The Participatory Practices of Life/Britain in a Day: Taste, Expertise and the Framing of Creativity Seminar

Dan Ashton
Time:
16:00 - 17:30
Date:
27 April 2016
Venue:
Harvard Suite (Room Number 3032), WSA

For more information regarding this seminar, please email Professor John Armitage at J.Armitage@soton.ac.uk .

Event details

This paper examines the Life in a Day and Britain in a Day documentary projects. Life in a Day was compiled from video footage recorded by members of the public on 24th July 2010 and submitted to YouTube. The final 95-minute documentary was edited together from 80,000 submissions to create a ‘paean to what it means to be human in the world today.’ Likewise, the 2012 documentary that followed in its footsteps, Britain in a Day, invited footage captured in Britain on 12th November 2012, and offered ‘remarkable insight into the lives, loves, fears and hopes of people living in Britain today.’ Operating across different national and global scales, these projects share common ground in facilitating amateur filmmaking and developing a ‘crowd’ approach to representing everyday life.
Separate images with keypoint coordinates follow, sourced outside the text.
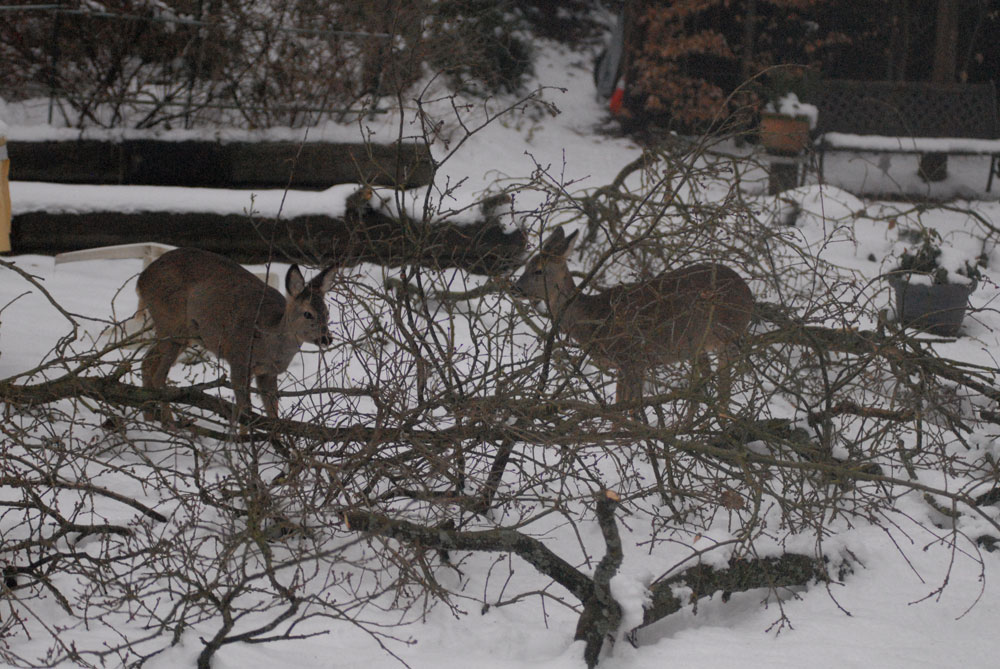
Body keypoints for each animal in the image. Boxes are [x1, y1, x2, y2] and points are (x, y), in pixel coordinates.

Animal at [137, 247, 340, 428]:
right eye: (308, 314)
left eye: (327, 312)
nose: (326, 339)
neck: (268, 342)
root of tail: (141, 281)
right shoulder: (239, 360)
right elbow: (246, 411)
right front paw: (246, 443)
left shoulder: (268, 373)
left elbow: (273, 415)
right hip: (172, 323)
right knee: (158, 374)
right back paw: (170, 423)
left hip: (180, 334)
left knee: (147, 362)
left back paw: (149, 419)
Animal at [516, 224, 752, 412]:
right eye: (525, 265)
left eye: (538, 270)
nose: (515, 287)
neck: (593, 318)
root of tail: (749, 293)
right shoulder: (625, 364)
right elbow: (621, 405)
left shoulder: (632, 356)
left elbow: (627, 407)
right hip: (696, 346)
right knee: (705, 386)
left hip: (726, 335)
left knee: (722, 389)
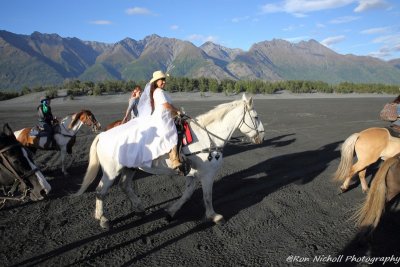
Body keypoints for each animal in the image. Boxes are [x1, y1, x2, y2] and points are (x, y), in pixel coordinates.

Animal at [74, 94, 266, 230]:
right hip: (111, 171)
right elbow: (207, 196)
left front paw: (170, 212)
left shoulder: (193, 174)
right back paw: (103, 219)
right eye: (256, 117)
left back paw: (139, 208)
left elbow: (187, 195)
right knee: (100, 191)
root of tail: (103, 135)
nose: (262, 137)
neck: (208, 137)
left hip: (129, 168)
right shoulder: (207, 174)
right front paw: (214, 216)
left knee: (125, 185)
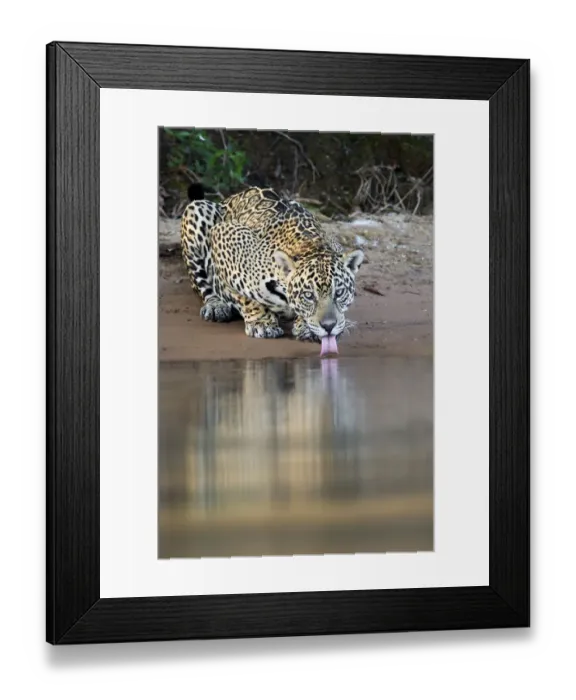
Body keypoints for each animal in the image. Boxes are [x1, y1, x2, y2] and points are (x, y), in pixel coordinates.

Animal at [180, 183, 364, 349]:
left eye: (339, 292)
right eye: (308, 295)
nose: (329, 326)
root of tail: (230, 198)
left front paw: (306, 327)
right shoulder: (225, 234)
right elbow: (244, 297)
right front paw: (262, 323)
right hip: (197, 209)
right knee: (200, 283)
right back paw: (216, 306)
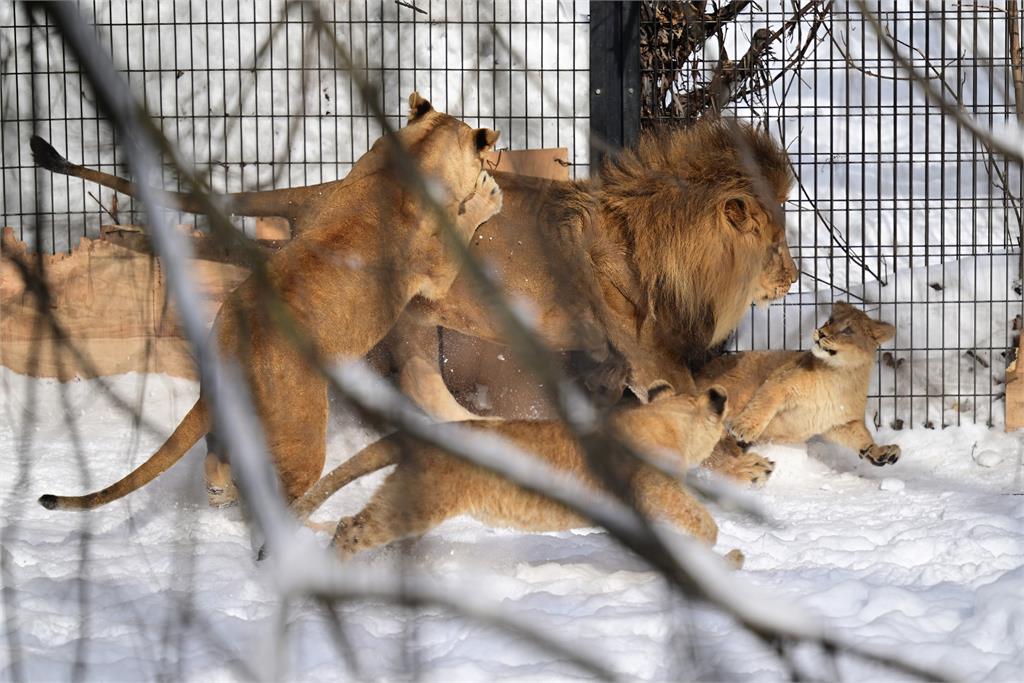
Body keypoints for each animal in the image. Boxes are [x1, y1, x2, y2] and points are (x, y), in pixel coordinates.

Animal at [37, 93, 501, 509]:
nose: (491, 170)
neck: (417, 155)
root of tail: (230, 351)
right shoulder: (435, 278)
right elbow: (462, 230)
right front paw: (487, 195)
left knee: (217, 459)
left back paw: (221, 493)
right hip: (302, 431)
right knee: (285, 492)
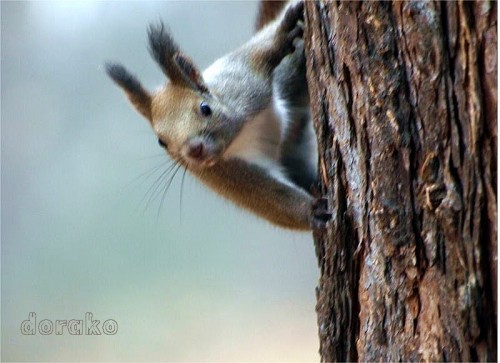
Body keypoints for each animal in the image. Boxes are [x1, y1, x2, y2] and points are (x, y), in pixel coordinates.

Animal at [105, 0, 330, 230]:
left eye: (205, 108)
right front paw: (311, 213)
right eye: (162, 142)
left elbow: (254, 57)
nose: (194, 150)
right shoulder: (220, 172)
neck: (237, 138)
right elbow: (268, 198)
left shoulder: (241, 84)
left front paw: (281, 35)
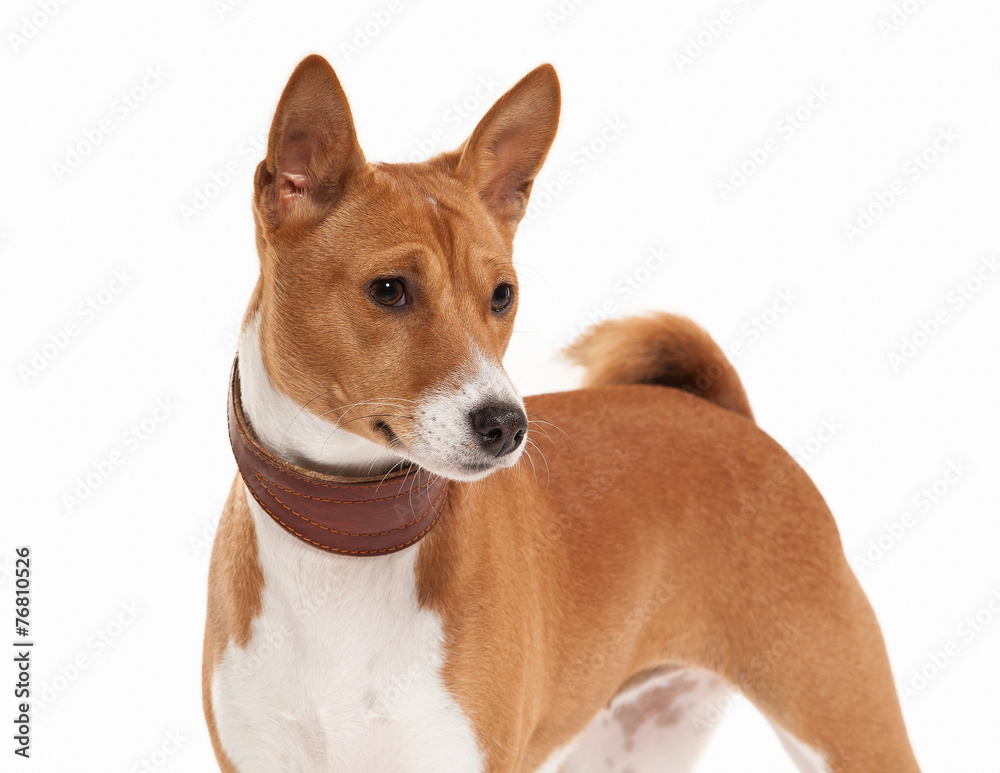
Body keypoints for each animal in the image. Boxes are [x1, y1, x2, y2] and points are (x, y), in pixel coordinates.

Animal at [201, 55, 920, 772]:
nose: (505, 425)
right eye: (388, 290)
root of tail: (729, 417)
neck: (340, 550)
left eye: (502, 294)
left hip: (845, 721)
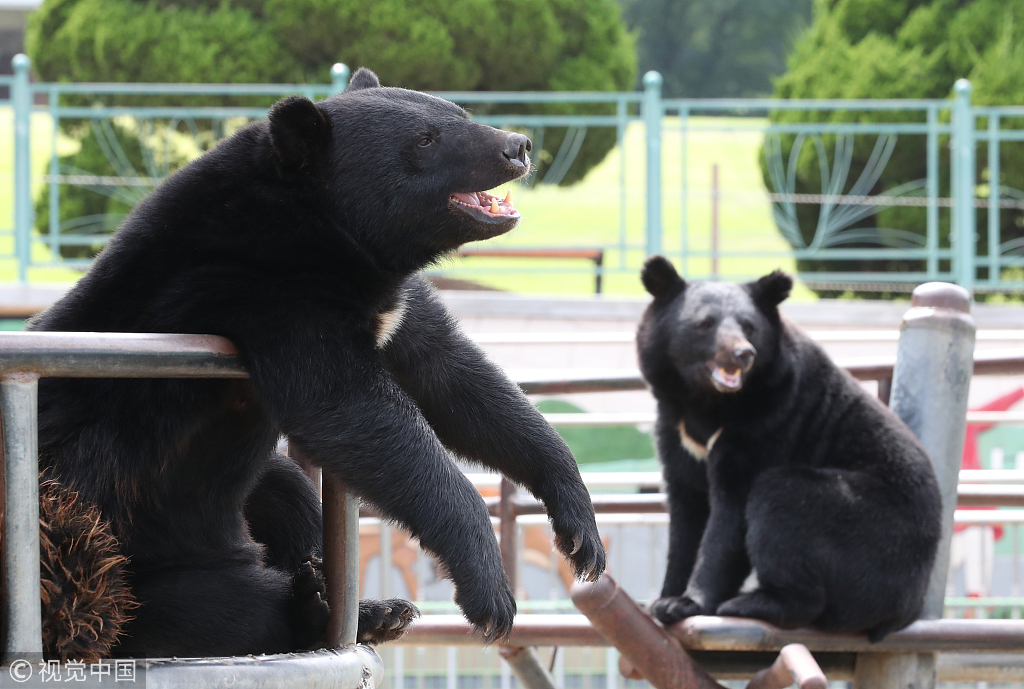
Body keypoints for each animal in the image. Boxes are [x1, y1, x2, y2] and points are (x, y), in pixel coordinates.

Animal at [28, 68, 602, 655]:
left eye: (459, 113)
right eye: (425, 139)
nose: (517, 146)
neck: (321, 226)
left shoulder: (386, 302)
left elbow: (454, 377)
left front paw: (580, 528)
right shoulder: (270, 291)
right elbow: (352, 407)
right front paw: (489, 591)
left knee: (289, 493)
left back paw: (361, 605)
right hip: (111, 544)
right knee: (208, 605)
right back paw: (321, 607)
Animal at [638, 256, 942, 638]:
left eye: (749, 326)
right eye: (704, 324)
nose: (742, 354)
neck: (708, 402)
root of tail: (908, 609)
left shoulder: (768, 423)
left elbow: (730, 513)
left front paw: (686, 603)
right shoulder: (676, 432)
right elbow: (685, 514)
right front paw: (660, 599)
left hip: (865, 526)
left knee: (782, 502)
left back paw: (750, 603)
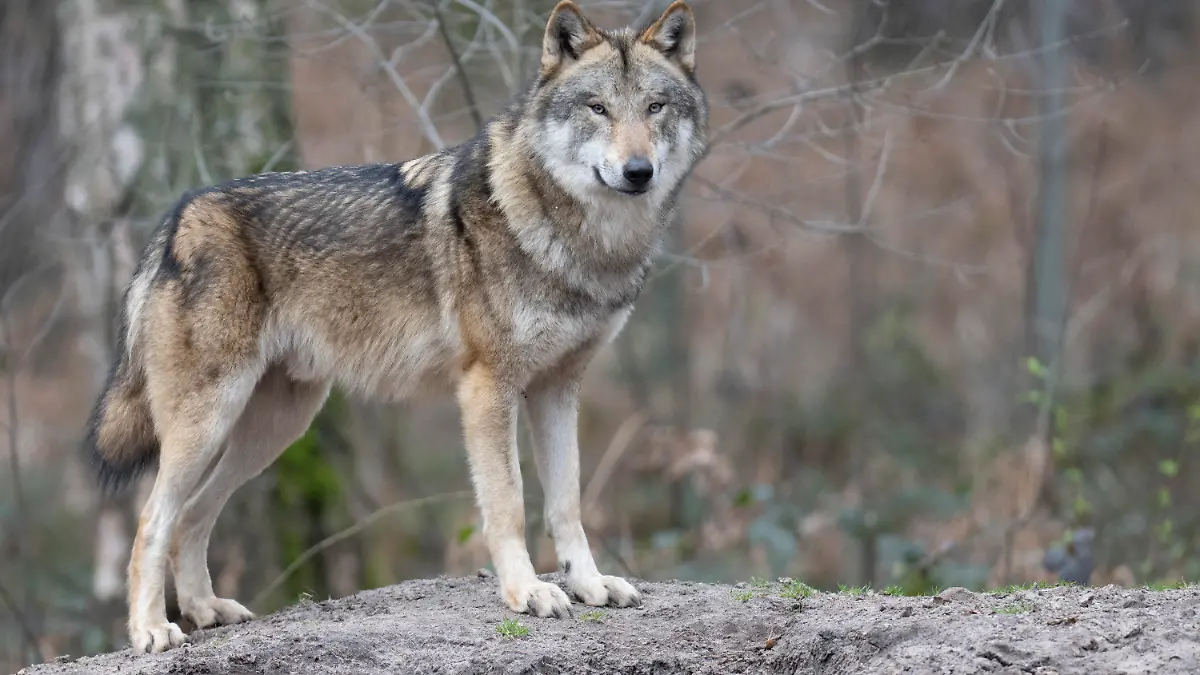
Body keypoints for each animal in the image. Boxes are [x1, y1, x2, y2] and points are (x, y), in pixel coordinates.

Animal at [84, 0, 707, 654]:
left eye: (654, 107)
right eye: (597, 108)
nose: (638, 171)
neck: (580, 242)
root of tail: (178, 216)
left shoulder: (558, 389)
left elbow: (566, 503)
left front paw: (588, 584)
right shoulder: (488, 387)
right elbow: (509, 503)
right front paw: (527, 593)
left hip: (274, 429)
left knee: (193, 516)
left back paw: (207, 611)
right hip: (210, 422)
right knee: (152, 520)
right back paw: (151, 630)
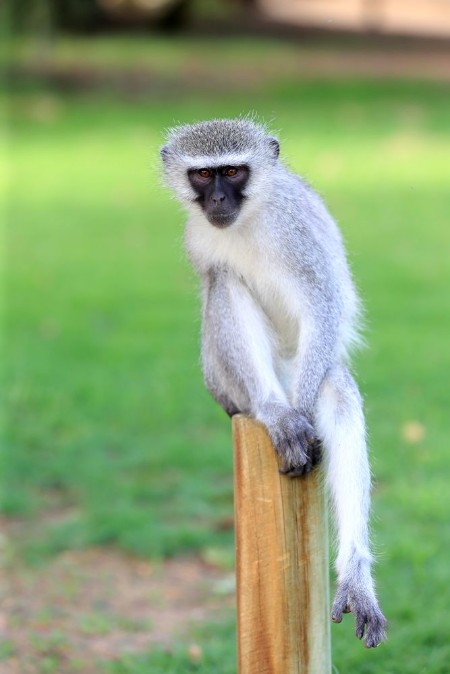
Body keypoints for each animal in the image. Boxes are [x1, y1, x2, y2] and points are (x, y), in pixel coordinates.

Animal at [160, 118, 387, 648]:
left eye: (233, 171)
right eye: (203, 175)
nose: (218, 199)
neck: (247, 220)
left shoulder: (295, 230)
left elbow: (322, 301)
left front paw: (301, 414)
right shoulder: (197, 239)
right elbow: (216, 282)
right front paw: (283, 419)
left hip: (302, 367)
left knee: (336, 391)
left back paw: (355, 574)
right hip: (239, 384)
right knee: (224, 281)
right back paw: (272, 412)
This paper critically examines how the amateur filmmaking contributions to the … in a Day crowdsourcing projects were framed by the guidance and tutorial materials provided by the projects’ production teams. With the Britain in a Day ‘how-to’ guidance films there is a ‘Quality Discourse’ (Muller, 2009) in which professional interventions are made into the practices of amateur filmmaking. A ‘Quality Discourse’ is also evident in the Life in Day project with the guidance films presented on YouTube. Specifically, the video by editor Joe Walker on the editing process presents a number of submission requirements around ‘making your film for inclusion in ours.’ The comments presented in response to this video are an important part of understanding how ‘the crowd’ can evaluate the participatory promises and practices of the … in a Day projects. This paper will explore tensions concerning who is involved and how they are involved, and analyse how potential contributors critically challenge participation that they regarded as the instrumental requesting and curating of content.

Speaker information

Dr Daniel Ashton,Dr Daniel Ashton is Lecturer and MA Pathway Leader in Global Media Management in the Winchester School of Art at the University of Southampton. His research focuses on different ways of organising cultural work, including the intersections between professional and amateur media making. He has worked in partnership with UK community media organisations and university students on digital storytelling and community radio projects. He has presented his research on digital storytelling and participatory media at the British Film Institute, MeCCSA 2014, Coventry University, and the AHRC Amateur Creativity symposium. Related publications include an article in the Media International Australia special issue on ‘making media participatory’, and in the forthcoming edited volume Community Filmmaking: Diversity, Practices and Places (Routledge, 2017).